Records from a dataset
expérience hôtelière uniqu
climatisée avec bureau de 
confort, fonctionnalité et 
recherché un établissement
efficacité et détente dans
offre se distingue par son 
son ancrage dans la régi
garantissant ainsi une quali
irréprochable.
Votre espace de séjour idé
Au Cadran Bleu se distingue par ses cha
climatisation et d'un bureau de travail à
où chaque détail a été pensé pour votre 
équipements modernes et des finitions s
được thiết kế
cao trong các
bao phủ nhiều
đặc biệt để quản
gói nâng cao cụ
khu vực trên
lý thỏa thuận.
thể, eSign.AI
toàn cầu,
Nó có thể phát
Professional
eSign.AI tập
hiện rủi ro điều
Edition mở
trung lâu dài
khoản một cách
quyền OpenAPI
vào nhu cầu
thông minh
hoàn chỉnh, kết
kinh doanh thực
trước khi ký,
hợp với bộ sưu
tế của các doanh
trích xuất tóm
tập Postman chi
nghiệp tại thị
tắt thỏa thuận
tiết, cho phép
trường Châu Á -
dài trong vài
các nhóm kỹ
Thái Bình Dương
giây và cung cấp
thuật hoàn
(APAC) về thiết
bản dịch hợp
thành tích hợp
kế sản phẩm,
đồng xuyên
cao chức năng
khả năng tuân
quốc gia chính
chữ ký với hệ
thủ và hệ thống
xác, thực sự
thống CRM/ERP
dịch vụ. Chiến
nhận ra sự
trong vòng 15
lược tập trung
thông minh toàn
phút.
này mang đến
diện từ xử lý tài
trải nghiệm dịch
==
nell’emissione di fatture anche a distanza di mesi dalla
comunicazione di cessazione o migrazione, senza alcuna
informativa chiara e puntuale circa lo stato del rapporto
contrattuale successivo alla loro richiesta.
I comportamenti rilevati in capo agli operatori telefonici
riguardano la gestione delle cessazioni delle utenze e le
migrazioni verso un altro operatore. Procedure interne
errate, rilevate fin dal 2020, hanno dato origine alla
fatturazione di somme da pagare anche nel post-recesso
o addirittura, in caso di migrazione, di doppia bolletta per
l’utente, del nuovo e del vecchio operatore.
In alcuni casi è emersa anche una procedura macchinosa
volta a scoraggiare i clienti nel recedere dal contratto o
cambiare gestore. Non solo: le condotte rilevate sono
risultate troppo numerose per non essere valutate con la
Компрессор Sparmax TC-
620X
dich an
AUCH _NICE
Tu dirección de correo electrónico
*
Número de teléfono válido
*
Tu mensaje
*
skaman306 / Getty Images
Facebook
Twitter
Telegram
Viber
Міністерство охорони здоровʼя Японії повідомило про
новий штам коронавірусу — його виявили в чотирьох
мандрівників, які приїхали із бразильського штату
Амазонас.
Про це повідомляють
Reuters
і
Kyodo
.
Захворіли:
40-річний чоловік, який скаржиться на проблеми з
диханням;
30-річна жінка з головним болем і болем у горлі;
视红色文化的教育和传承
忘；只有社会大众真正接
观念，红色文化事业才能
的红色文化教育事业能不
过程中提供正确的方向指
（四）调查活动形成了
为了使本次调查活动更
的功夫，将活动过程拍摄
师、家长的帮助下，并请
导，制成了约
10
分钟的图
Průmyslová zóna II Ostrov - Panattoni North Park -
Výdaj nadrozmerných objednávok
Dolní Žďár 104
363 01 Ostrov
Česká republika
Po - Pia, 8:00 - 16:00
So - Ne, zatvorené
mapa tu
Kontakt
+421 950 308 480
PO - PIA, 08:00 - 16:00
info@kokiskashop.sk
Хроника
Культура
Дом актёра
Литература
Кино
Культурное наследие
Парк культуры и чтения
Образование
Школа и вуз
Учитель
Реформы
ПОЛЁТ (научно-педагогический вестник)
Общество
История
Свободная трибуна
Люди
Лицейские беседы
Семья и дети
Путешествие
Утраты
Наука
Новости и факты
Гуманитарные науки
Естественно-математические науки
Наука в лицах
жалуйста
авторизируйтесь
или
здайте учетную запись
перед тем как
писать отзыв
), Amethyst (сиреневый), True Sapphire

**Task objective:** Copy out the listing lines from the one containing "expérience hôtelière uniqu" through the one containing "Au Cadran Bleu se distingue par ses cha", reproducing each line verbatim.

**The answer:**
expérience hôtelière uniqu
climatisée avec bureau de 
confort, fonctionnalité et 
recherché un établissement
efficacité et détente dans
offre se distingue par son 
son ancrage dans la régi
garantissant ainsi une quali
irréprochable.
Votre espace de séjour idé
Au Cadran Bleu se distingue par ses cha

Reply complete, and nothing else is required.